··· The input ···
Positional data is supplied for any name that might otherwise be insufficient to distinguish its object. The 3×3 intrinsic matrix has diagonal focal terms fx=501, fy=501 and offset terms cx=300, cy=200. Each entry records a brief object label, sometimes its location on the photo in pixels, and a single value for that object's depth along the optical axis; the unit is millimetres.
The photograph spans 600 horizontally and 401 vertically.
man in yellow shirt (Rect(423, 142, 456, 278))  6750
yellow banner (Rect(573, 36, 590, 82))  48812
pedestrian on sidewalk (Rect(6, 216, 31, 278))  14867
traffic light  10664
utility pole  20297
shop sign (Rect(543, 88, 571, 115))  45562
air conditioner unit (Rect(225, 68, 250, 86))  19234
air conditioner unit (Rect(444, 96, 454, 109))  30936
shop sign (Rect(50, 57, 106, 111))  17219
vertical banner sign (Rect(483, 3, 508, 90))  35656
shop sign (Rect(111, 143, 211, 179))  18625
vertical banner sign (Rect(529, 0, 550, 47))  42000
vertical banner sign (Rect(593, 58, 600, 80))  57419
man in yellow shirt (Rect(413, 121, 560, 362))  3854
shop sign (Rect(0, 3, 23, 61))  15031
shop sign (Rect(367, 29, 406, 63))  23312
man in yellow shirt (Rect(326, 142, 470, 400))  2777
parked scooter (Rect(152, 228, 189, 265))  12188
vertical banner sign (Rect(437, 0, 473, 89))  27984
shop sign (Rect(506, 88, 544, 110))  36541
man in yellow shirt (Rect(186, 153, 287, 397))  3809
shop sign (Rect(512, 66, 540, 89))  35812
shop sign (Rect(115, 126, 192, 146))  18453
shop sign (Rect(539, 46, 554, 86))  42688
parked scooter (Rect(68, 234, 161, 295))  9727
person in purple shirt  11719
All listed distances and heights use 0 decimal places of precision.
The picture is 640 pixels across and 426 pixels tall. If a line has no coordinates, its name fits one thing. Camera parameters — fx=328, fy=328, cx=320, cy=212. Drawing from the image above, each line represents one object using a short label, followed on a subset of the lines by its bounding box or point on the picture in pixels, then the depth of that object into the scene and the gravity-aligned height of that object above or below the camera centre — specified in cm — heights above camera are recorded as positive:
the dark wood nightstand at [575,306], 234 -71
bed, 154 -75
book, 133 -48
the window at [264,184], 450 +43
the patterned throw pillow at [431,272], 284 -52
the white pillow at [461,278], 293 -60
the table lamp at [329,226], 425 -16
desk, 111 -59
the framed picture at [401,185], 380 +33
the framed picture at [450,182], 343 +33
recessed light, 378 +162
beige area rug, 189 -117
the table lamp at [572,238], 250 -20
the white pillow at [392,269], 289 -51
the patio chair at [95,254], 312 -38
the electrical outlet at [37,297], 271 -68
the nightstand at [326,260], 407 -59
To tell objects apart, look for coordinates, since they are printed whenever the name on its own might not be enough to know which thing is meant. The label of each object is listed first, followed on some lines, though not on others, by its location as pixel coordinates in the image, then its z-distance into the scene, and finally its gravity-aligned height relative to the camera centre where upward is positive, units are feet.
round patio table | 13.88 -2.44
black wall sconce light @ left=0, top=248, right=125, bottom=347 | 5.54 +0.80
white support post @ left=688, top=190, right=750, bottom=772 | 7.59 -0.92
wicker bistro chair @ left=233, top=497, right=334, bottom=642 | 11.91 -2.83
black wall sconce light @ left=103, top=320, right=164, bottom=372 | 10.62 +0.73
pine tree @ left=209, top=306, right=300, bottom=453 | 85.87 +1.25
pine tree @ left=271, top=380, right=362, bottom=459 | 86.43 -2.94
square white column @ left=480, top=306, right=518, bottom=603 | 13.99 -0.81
···
From the first line of the data through the line with "All listed distances", quote each line exactly and add nothing else.

Positional data is supplied for any name that might otherwise be insufficient to distinguish its object. The 3×3 intrinsic matrix has diagonal focal terms fx=501, fy=501 and offset terms cx=300, cy=200. Each entry records a brief object label, sometimes its location on the photo in pixels, and a single value for that object's depth along the optical axis; the unit is millimetres.
The photograph spans 600 horizontally and 401 vertically.
man in yellow shirt (Rect(423, 142, 456, 278))  6750
yellow banner (Rect(573, 36, 590, 82))  48812
pedestrian on sidewalk (Rect(6, 216, 31, 278))  14867
traffic light  10664
utility pole  20297
shop sign (Rect(543, 88, 571, 115))  45562
air conditioner unit (Rect(225, 68, 250, 86))  19234
air conditioner unit (Rect(444, 96, 454, 109))  30936
shop sign (Rect(50, 57, 106, 111))  17219
vertical banner sign (Rect(483, 3, 508, 90))  35656
shop sign (Rect(111, 143, 211, 179))  18625
vertical banner sign (Rect(529, 0, 550, 47))  42000
vertical banner sign (Rect(593, 58, 600, 80))  57419
man in yellow shirt (Rect(413, 121, 560, 362))  3854
shop sign (Rect(0, 3, 23, 61))  15031
shop sign (Rect(367, 29, 406, 63))  23312
man in yellow shirt (Rect(326, 142, 470, 400))  2777
parked scooter (Rect(152, 228, 189, 265))  12188
vertical banner sign (Rect(437, 0, 473, 89))  27984
shop sign (Rect(506, 88, 544, 110))  36541
man in yellow shirt (Rect(186, 153, 287, 397))  3809
shop sign (Rect(512, 66, 540, 89))  35812
shop sign (Rect(115, 126, 192, 146))  18453
shop sign (Rect(539, 46, 554, 86))  42688
parked scooter (Rect(68, 234, 161, 295))  9727
person in purple shirt  11719
All listed distances and heights use 0 decimal places of precision.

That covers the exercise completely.